* [BRIEF]
Using the records below, output the stretch that opens with the line containing "focal_35mm: 2733" and closes with the line containing "focal_mm: 800", exactly and including both lines, with nothing more.

* [INPUT MATERIAL]
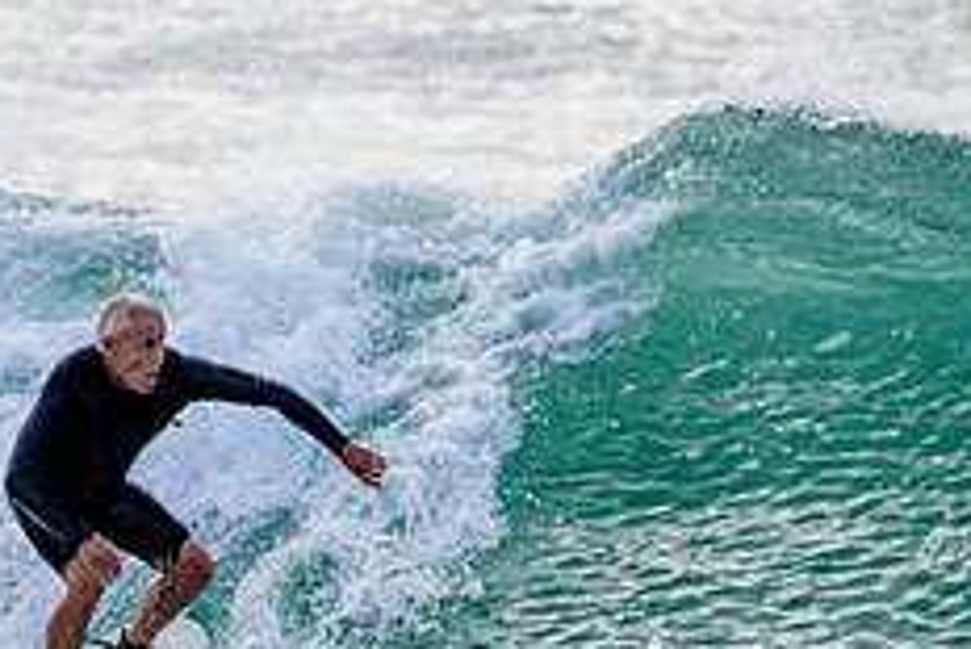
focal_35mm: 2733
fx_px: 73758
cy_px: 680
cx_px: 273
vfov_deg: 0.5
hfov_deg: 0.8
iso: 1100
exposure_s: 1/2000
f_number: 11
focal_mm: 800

--

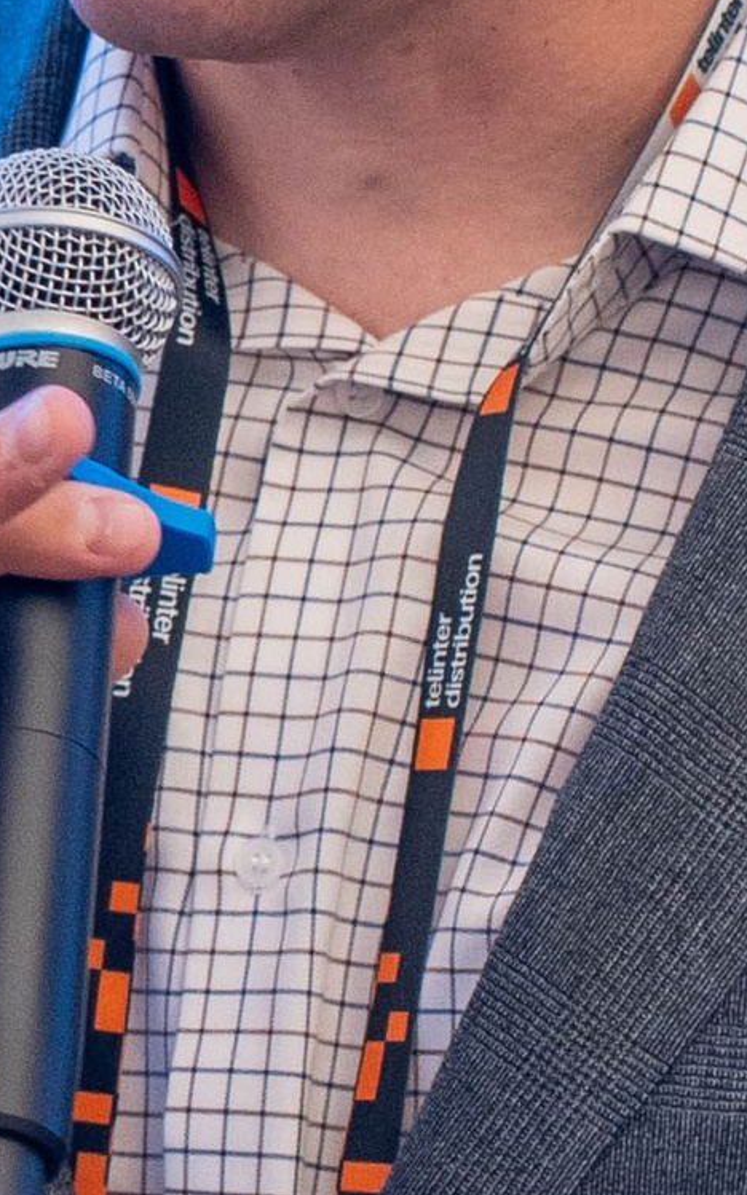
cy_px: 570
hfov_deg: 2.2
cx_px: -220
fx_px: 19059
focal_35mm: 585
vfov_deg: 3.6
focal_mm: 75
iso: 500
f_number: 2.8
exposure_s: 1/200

==

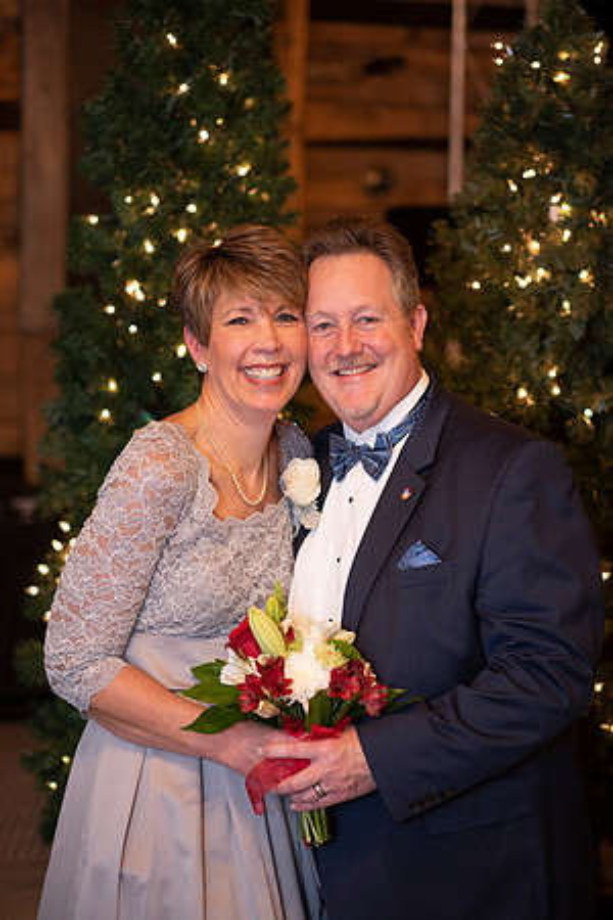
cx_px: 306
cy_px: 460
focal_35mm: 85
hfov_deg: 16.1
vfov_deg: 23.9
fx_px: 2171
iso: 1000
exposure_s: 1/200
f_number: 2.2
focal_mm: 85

* [SOLUTION BELOW]
focal_35mm: 2733
fx_px: 73758
cy_px: 680
cx_px: 273
vfov_deg: 0.5
hfov_deg: 0.8
iso: 1100
exposure_s: 1/2000
f_number: 11
focal_mm: 800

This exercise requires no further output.